Le 3 septembre 2022, un bateau de 780 taurillons, destinés à l'abattage, quitte le port de Sète pour se rendre à Alger (Algérie). Le navire bétailler a reçu l'agrément sanitaire européen pour le transport des animaux, certifie le ministère de l'Agriculture.

Avant son départ, il a été inspecté par les services vétérinaires pour sa capacité à transporter des animaux. Les bovins eux-mêmes ont été visés par les mêmes services vétérinaires. Deux jours plus tard, le bateau s'ancre au port d'Alger. Il est refusé pour des raisons sanitaires par les autorités algériennes.

Une mention sanitaire sur le certificat d'exportation

L'association de protection des animaux Welfarm estime de son côté que « les autorités françaises n'auraient jamais dû approuver le transport de ces animaux », parce « qu'ils n'étaient pas accompagnés des documents certifiants qu’ils ne sont pas porteurs de la rhinotrachéite infectieuse bovine (IBR) ». L'IBR est une maladie infectieuse des bovins qui affecte essentiellement leurs voies respiratoires.

La lutte contre l'IBR est réglementée en France depuis 2006 mais elle n'est pas obligatoire au niveau mondial. Et c'est là que le ministère de l'Agriculture français se défend. Le problème pour lui résulte d'une mauvaise interprétation des documents d'accompagnement du certificat sanitaire d'exportation de trois taurillons sur le cargo. Ces trois animaux avaient été vaccinés contre l'IBR. Leurs cartes vertes portaient donc la mention « IBR positif », ce que les autorités algériennes auraient interprété comme atteint d'IBR. La France ne bénéficiant pas du statut « indemne » vis-à-vis de l'IBR, les autorités algériennes ont considéré tout le lot à risque même si ce n'était pas avéré. « Il n'y a pas eu de manquement sur le certificat d'exportation », assure le ministère français.

Risque de fièvre aphteuse

Le ministère de l'Agriculture français affirme avoir mené des discussions avec les autorités algériennes avec le soutien du ministère des Affaires étrangères et de l'ambassade de France en Algérie.

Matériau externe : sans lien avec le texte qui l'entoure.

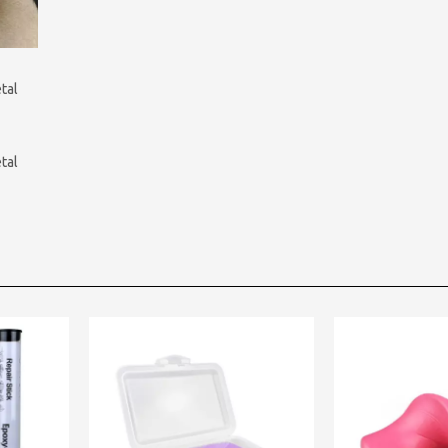
tal
tal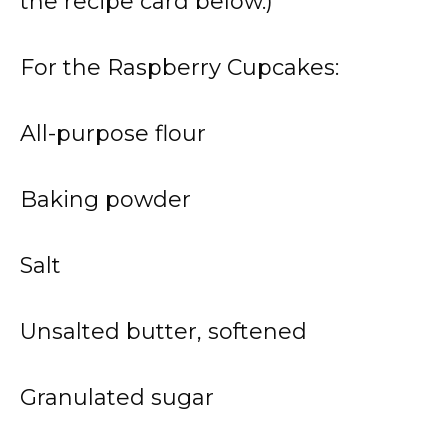
the recipe card below.)
For the Raspberry Cupcakes:
All-purpose flour
Baking powder
Salt
Unsalted butter, softened
Granulated sugar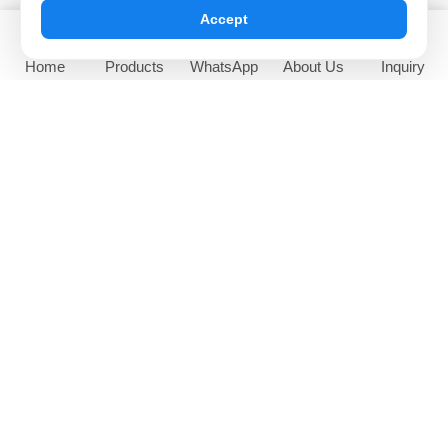
Accept
Home
Products
WhatsApp
About Us
Inquiry
65 Inch Outdoor Sunlight
High Brightness Window
Readable Digital Signage
Facing Digital Display
NEWS AND EVENTS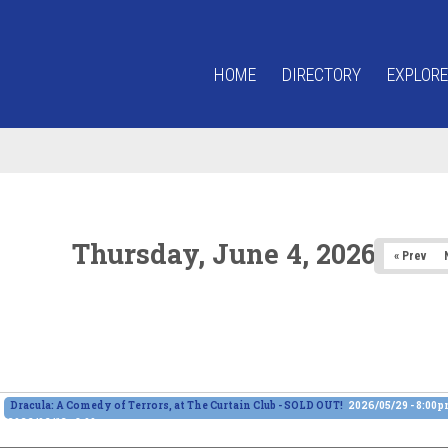
HOME
DIRECTORY
EXPLORE
Thursday, June 4, 2026
« Prev
Dracula: A Comedy of Terrors, at The Curtain Club - SOLD OUT!
2026/05/29 - 8:00
2026/06/13 - 8:00pm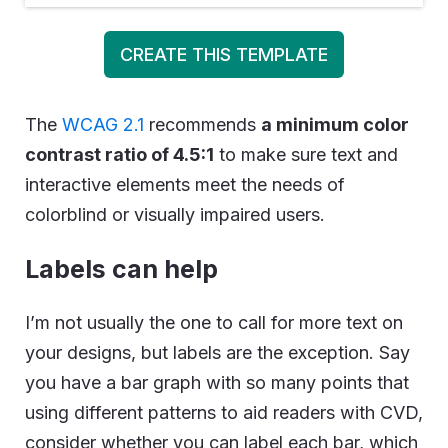
CREATE THIS TEMPLATE
The
WCAG 2.1
recommends
a minimum color
contrast ratio of 4.5:1
to make sure text and
interactive elements meet the needs of
colorblind or visually impaired users.
Labels can help
I’m not usually the one to call for more text on
your designs, but labels are the exception. Say
you have a bar graph with so many points that
using different patterns to aid readers with CVD,
consider whether you can label each bar, which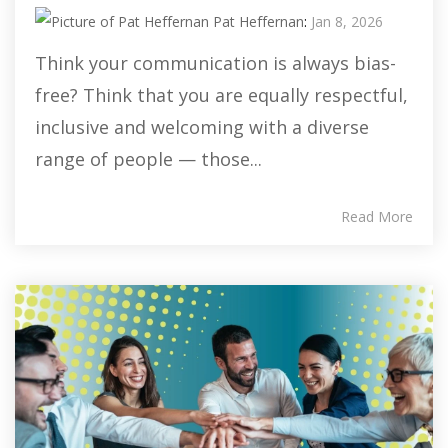
Pat Heffernan
:
Jan 8, 2026
Think your communication is always bias-
free? Think that you are equally respectful,
inclusive and welcoming with a diverse
range of people — those...
Read More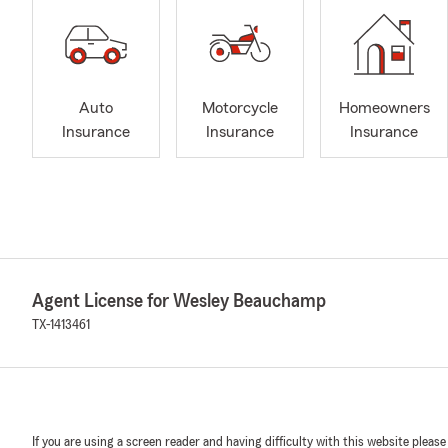
Auto
Motorcycle
Homeowners
Insurance
Insurance
Insurance
Agent License for Wesley Beauchamp
TX-1413461
If you are using a screen reader and having difficulty with this website please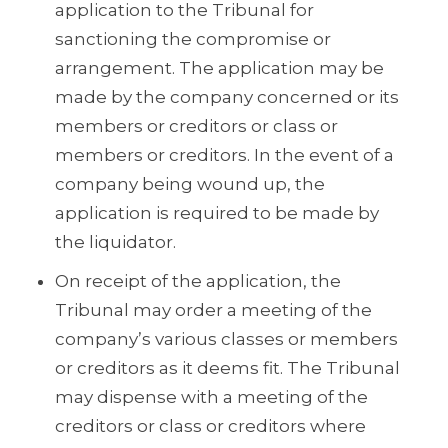
application to the Tribunal for
sanctioning the compromise or
arrangement. The application may be
made by the company concerned or its
members or creditors or class or
members or creditors. In the event of a
company being wound up, the
application is required to be made by
the liquidator.
On receipt of the application, the
Tribunal may order a meeting of the
company’s various classes or members
or creditors as it deems fit. The Tribunal
may dispense with a meeting of the
creditors or class or creditors where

Elles n'ont pas débloqué la situation. La France a décidé le 16 septembre 2022 de faire revenir les animaux sur son sol. Cette opération logistique devrait aboutir d'ici à la fin de cette semaine. Le lieu de débarquement des animaux n'est pas précisé. Welfarm affirme de son côté que le bateau concerné devrait accoster à Sète le 21 septembre. 

En Algérie, les animaux ont été affouragés avec du foin algérien. Or, l'Algérie connaît la fièvre aphteuse sur son territoire. La plateforme d'épidémiosurveillance de l'Efsa rapporte trois cas de fièvre aphteuse repérés au nord-est de l'Algérie depuis le 28 mars 2022. Les autorités françaises ne veulent pas prendre le risque de réintroduire cette maladie virale sur le territoire et annoncent donc que les 780 animaux seront abattus à leur arrivée en France. 

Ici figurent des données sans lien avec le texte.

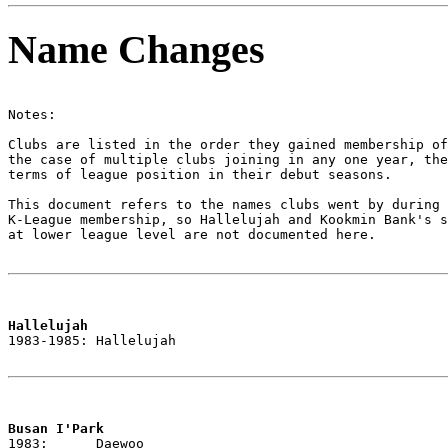
Name Changes
Notes:

Clubs are listed in the order they gained membership of
the case of multiple clubs joining in any one year, the
terms of league position in their debut seasons.

This document refers to the names clubs went by during 
K-League membership, so Hallelujah and Kookmin Bank's s
at lower league level are not documented here.

Hallelujah

1983-1985: Hallelujah

Busan I'Park

1983:      Daewoo
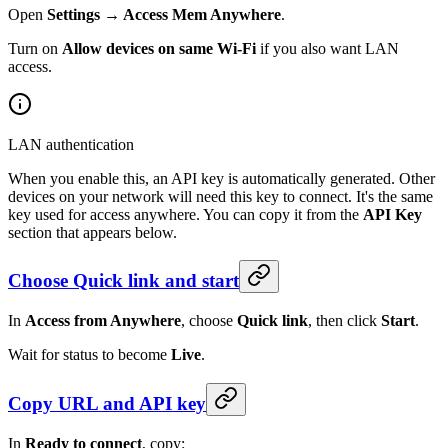
Open
Settings → Access Mem Anywhere
.
Turn on
Allow devices on same Wi-Fi
if you also want LAN
access.
LAN authentication
When you enable this, an API key is automatically generated. Other
devices on your network will need this key to connect. It's the same
key used for access anywhere. You can copy it from the
API Key
section that appears below.
Choose Quick link and start
In
Access from Anywhere
, choose
Quick link
, then click
Start
.
Wait for status to become
Live
.
Copy URL and API key
In
Ready to connect
, copy: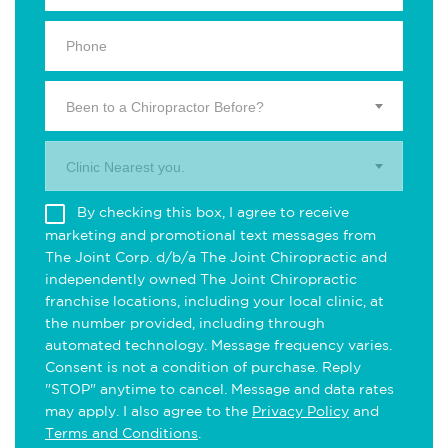
Been to a Chiropractor Before?
Clinic Nearest you.
By checking this box, I agree to receive
marketing and promotional text messages from
The Joint Corp. d/b/a The Joint Chiropractic and
independently owned The Joint Chiropractic
franchise locations, including your local clinic, at
the number provided, including through
automated technology. Message frequency varies.
Consent is not a condition of purchase. Reply
"STOP" anytime to cancel. Message and data rates
may apply. I also agree to the
Privacy Policy
and
Terms and Conditions
.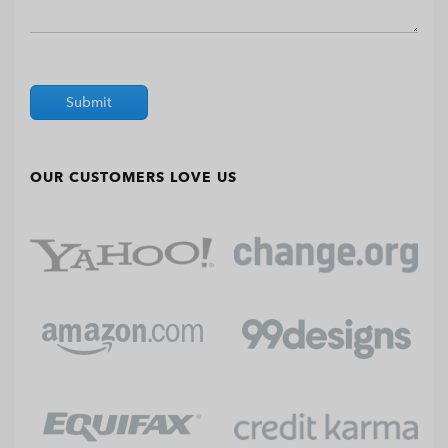
Submit
OUR CUSTOMERS LOVE US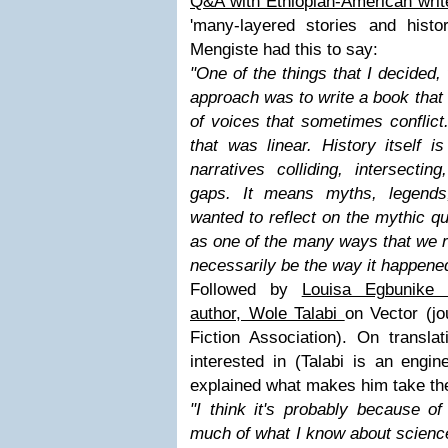
Q&A with Ethiopian-American wri
'many-layered stories and histo
Mengiste had this to say:
"
One of the things that I decided,
approach was to write a book that 
of voices that sometimes conflict. 
that was linear. History itself is
narratives colliding, intersectin
gaps. It means myths, legends,
wanted to reflect on the mythic q
as one of the many ways that we r
necessarily be the way it happene
Followed by
Louisa Egbunike 
author, Wole Talabi
on Vector (jo
Fiction Association). On transla
interested in (Talabi is an engine
explained what makes him take th
"
I think it's probably because o
much of what I know about science,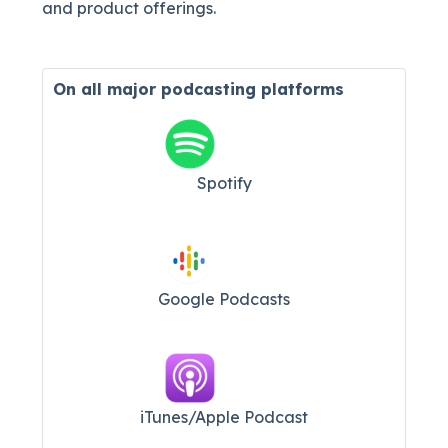
and product offerings.
On all major
podcasting platforms
Spotify
Google Podcasts
iTunes/Apple Podcast​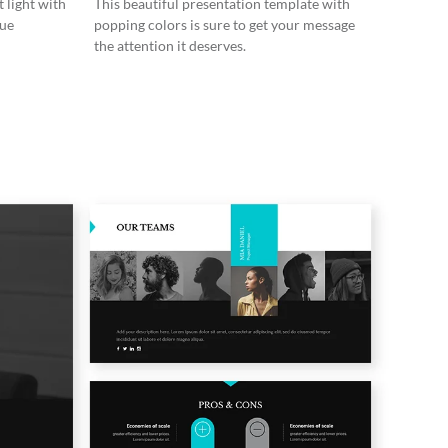
 light with
This beautiful presentation template with
lue
popping colors is sure to get your message
the attention it deserves.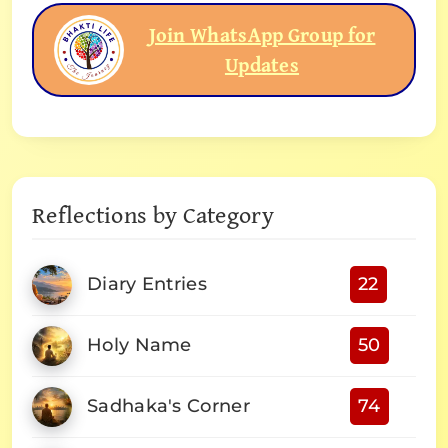
Join WhatsApp Group for
Updates
Reflections by Category
Diary Entries
22
Holy Name
50
Sadhaka's Corner
74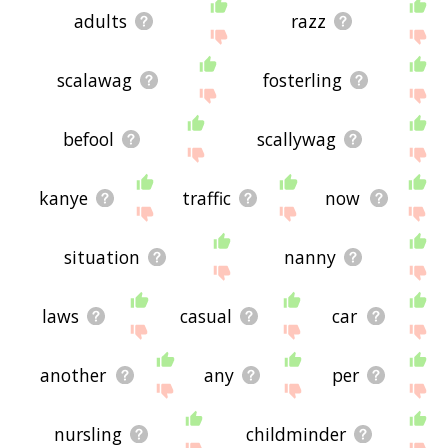
adults
razz
scalawag
fosterling
befool
scallywag
kanye
traffic
now
situation
nanny
laws
casual
car
another
any
per
nursling
childminder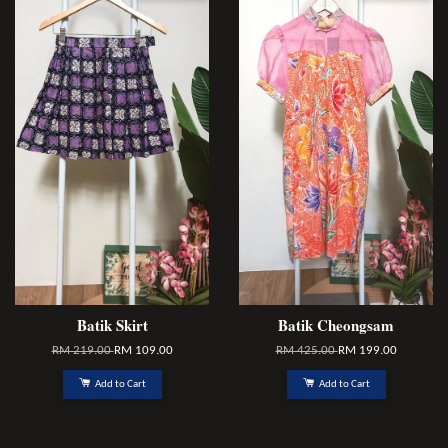
Batik Skirt
Batik Cheongsam
RM 219.00
RM 109.00
RM 425.00
RM 199.00
Add to Cart
Add to Cart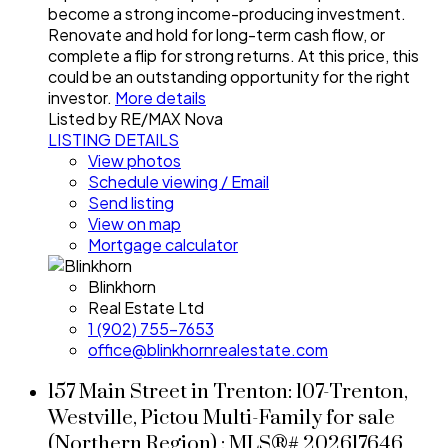
become a strong income-producing investment.
Renovate and hold for long-term cash flow, or
complete a flip for strong returns. At this price, this
could be an outstanding opportunity for the right
investor.
More details
Listed by RE/MAX Nova
LISTING DETAILS
View photos
Schedule viewing / Email
Send listing
View on map
Mortgage calculator
Blinkhorn
Real Estate Ltd
1 (902) 755-7653
office@blinkhornrealestate.com
157 Main Street in Trenton: 107-Trenton,
Westville, Pictou Multi-Family for sale
(Northern Region) : MLS®# 202617646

Un bateau-poubelle aux yeux de Welfarm

Welfarm qualifie le bateau concerné de « navire-poubelle » et repose la question du bien-être animal durant le transport. Ce navire bétailler, le Nader A, a été mis en service en 1977. Pour l'association, la dernière inspection du navire remonterait au 3 mars 2022. 

« Les conditions de transport sont catastrophiques. Plusieurs animaux seraient morts », affirme Welfarm dans un communiqué du 21 septembre. Le même jour, le ministère de l'Agriculture ne confirme pas ces décès et s'en remet, aussi bien pour l'état sanitaire des animaux que pour le respect du bien-être animal, à l'inspection sanitaire qui sera diligentée au retour du navire en France. 

La France exporte chaque année 1,5 million de bovins vivants. Entre 80 000 et 100 000 animaux sont exportés chaque année vers l'Algérie, aussi bien pour l'engraissement que pour l'abattage.